Search the data for the word "PARK". Reproduce every line where it is found.

→ **SUPPLIED RECORDS**:

————————

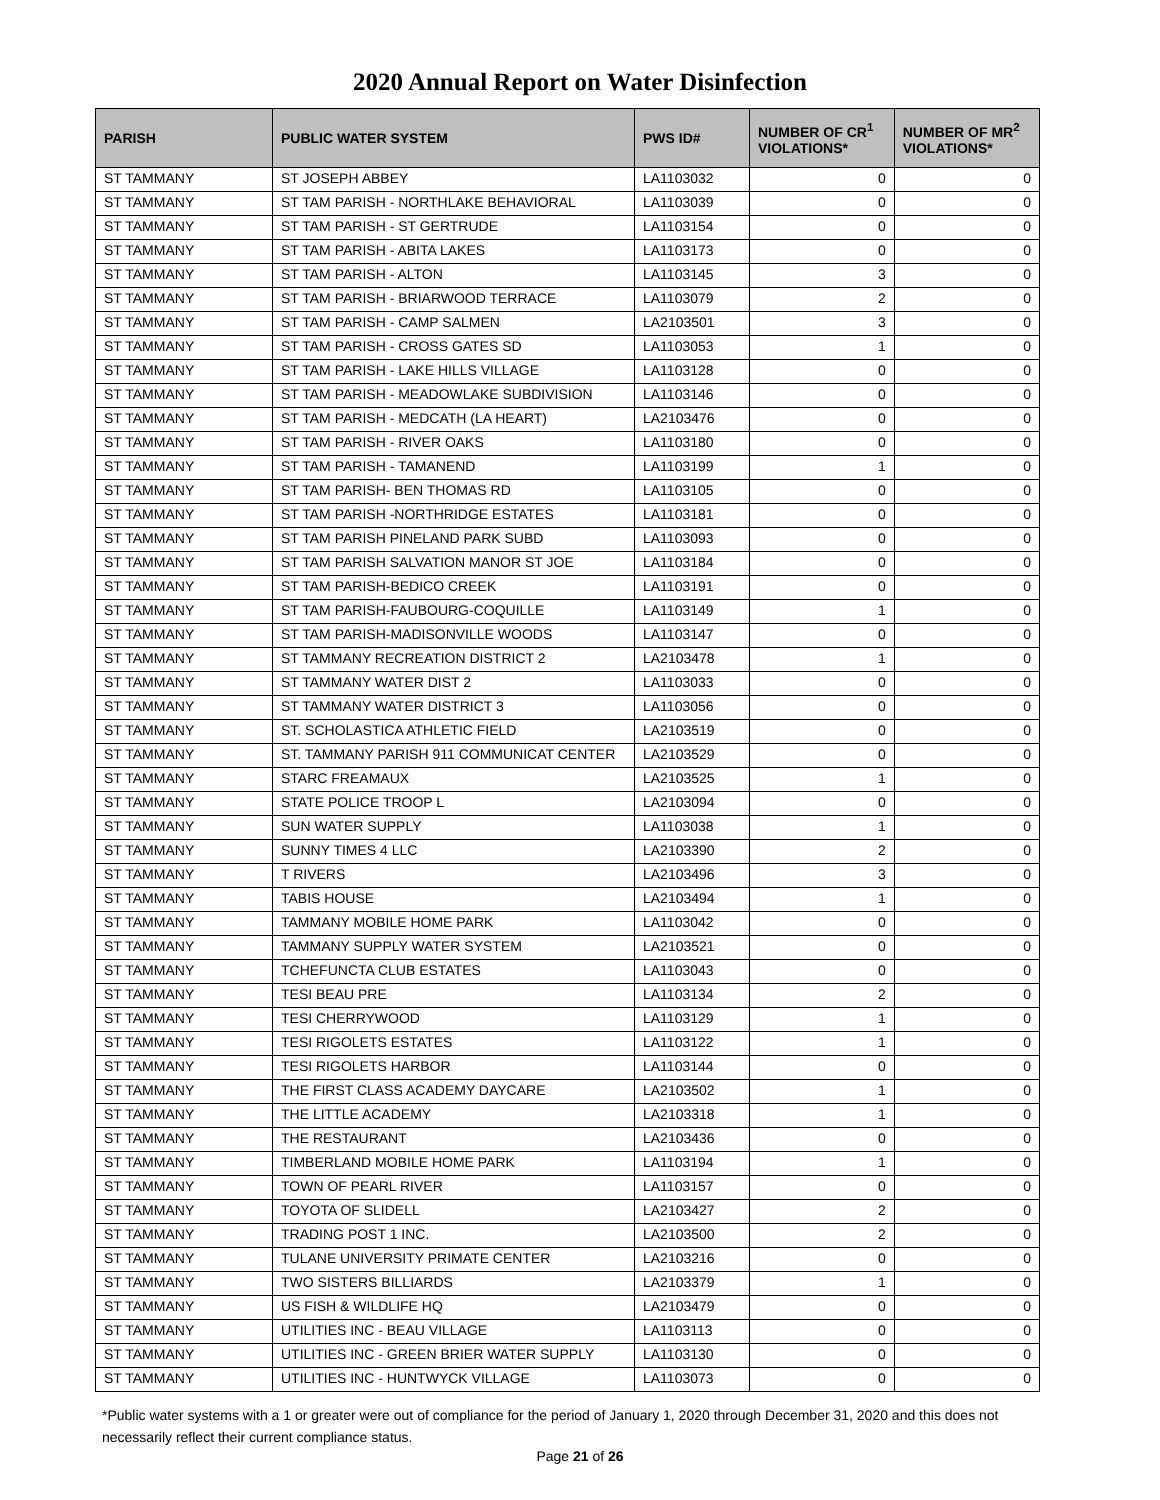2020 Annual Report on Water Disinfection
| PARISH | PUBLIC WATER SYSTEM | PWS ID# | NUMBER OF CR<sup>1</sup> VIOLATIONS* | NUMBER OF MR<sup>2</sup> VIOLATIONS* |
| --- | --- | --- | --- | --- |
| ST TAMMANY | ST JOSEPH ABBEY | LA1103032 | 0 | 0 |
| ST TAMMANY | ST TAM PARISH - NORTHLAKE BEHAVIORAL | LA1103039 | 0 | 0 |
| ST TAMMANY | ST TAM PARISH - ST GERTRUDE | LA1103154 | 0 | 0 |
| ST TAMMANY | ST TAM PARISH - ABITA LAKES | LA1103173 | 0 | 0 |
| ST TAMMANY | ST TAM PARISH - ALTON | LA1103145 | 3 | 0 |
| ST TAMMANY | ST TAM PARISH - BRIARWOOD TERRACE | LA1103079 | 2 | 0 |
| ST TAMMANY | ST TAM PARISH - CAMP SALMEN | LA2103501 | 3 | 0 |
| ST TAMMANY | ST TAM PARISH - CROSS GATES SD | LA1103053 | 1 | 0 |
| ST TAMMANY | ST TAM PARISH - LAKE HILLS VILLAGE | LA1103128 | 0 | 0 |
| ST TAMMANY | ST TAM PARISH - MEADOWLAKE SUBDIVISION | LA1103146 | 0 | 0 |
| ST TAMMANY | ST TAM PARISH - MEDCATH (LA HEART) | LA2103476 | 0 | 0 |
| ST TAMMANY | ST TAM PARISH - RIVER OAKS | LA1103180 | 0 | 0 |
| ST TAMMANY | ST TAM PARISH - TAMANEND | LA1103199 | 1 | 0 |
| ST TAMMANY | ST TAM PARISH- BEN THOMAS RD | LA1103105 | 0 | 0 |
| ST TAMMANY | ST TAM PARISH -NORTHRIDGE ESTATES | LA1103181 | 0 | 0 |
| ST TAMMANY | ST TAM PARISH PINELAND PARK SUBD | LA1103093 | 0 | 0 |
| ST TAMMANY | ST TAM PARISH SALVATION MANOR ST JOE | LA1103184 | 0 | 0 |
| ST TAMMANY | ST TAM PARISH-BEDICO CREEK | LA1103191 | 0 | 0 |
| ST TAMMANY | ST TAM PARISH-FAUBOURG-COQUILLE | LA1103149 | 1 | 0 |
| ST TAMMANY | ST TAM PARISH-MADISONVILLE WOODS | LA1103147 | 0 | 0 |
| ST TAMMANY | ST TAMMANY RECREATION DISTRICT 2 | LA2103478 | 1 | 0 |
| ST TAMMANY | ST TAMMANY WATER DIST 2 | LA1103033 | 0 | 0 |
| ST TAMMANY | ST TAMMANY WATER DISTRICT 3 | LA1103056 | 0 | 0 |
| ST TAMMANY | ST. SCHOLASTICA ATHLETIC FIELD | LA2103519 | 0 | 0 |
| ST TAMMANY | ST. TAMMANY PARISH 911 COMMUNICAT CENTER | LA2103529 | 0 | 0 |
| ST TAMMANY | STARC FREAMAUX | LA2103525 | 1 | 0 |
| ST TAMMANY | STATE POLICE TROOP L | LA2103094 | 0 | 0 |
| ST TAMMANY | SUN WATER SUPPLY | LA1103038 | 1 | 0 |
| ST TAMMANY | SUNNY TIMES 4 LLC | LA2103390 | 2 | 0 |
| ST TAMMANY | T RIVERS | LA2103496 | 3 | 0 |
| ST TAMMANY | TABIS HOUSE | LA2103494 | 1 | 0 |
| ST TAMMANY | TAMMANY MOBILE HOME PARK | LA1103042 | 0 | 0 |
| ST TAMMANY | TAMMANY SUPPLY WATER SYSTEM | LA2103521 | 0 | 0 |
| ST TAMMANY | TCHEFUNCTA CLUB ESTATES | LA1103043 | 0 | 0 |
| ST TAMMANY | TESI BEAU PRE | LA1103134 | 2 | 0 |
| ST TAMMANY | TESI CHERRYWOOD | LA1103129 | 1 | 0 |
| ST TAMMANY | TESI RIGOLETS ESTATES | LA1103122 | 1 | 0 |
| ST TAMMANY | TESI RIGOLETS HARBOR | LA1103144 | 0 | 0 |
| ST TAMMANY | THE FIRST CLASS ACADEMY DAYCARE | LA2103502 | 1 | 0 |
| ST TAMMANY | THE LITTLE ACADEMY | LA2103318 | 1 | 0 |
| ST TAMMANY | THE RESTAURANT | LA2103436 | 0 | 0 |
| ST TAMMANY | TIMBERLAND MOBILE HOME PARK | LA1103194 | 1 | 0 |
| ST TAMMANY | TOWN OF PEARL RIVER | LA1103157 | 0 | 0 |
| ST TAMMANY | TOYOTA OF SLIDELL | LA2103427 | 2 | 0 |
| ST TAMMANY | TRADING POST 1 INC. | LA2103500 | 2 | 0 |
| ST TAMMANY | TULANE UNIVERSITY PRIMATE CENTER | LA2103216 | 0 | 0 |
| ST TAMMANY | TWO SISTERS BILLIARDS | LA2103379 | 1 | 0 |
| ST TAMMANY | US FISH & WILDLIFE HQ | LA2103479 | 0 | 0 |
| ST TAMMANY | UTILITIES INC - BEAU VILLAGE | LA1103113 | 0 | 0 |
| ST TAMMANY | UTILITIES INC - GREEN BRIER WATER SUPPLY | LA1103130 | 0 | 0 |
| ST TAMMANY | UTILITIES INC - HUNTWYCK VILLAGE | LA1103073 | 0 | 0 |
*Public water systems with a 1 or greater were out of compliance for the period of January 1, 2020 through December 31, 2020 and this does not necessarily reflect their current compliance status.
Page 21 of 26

————————

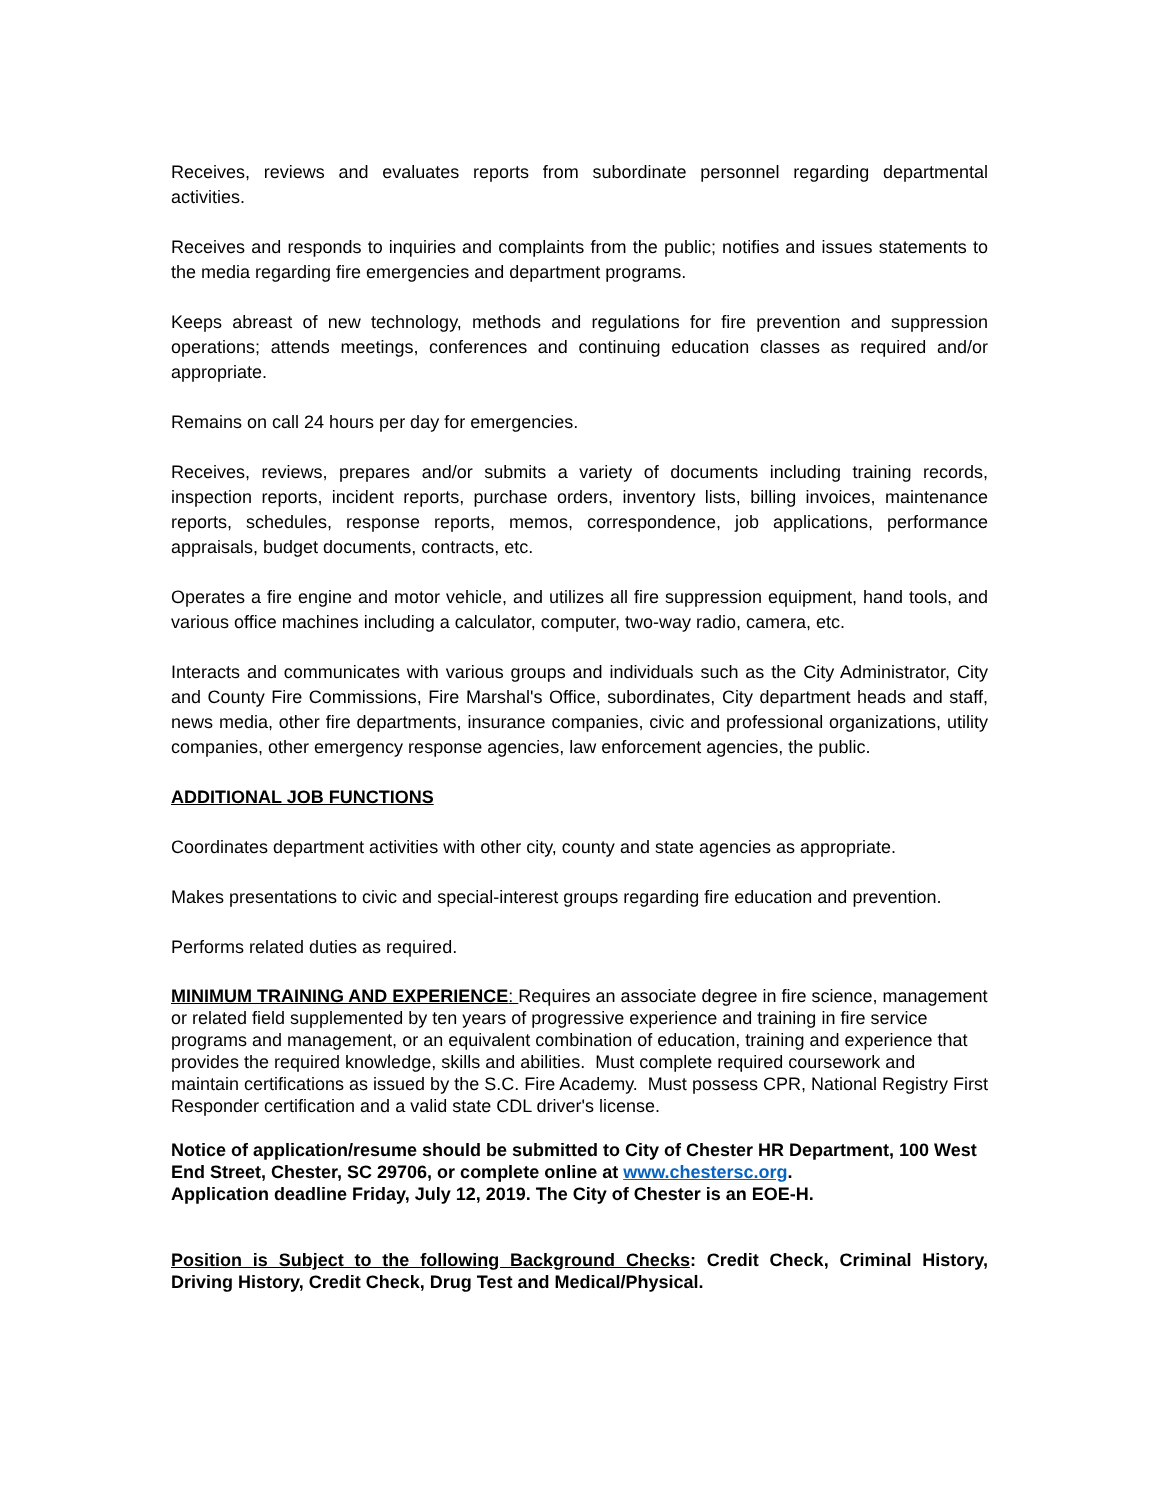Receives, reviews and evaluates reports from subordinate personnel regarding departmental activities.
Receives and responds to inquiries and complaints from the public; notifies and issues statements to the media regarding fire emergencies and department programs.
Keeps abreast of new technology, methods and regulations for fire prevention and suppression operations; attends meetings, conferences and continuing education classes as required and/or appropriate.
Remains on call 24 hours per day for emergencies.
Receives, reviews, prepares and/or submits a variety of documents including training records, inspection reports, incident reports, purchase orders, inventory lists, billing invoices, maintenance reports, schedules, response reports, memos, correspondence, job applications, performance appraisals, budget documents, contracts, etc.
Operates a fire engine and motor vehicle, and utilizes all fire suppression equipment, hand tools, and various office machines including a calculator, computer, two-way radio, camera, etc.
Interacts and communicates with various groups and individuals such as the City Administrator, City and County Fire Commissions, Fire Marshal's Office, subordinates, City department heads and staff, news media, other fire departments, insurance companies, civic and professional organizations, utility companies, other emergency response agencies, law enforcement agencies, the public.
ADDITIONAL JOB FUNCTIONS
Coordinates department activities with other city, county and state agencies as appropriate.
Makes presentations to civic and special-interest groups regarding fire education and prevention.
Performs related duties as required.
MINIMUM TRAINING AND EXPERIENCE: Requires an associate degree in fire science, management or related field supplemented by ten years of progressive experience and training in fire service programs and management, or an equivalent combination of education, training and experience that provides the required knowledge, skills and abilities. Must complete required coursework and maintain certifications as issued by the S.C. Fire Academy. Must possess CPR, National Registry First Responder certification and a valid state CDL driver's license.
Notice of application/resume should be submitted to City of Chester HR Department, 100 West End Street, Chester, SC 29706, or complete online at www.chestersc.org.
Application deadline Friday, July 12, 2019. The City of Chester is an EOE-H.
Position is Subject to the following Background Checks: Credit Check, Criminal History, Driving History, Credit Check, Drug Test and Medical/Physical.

————————

→ **ANSWER FOR THIS EXERCISE**:
| ST TAMMANY | ST TAM PARISH PINELAND PARK SUBD | LA1103093 | 0 | 0 |
| ST TAMMANY | TAMMANY MOBILE HOME PARK | LA1103042 | 0 | 0 |
| ST TAMMANY | TIMBERLAND MOBILE HOME PARK | LA1103194 | 1 | 0 |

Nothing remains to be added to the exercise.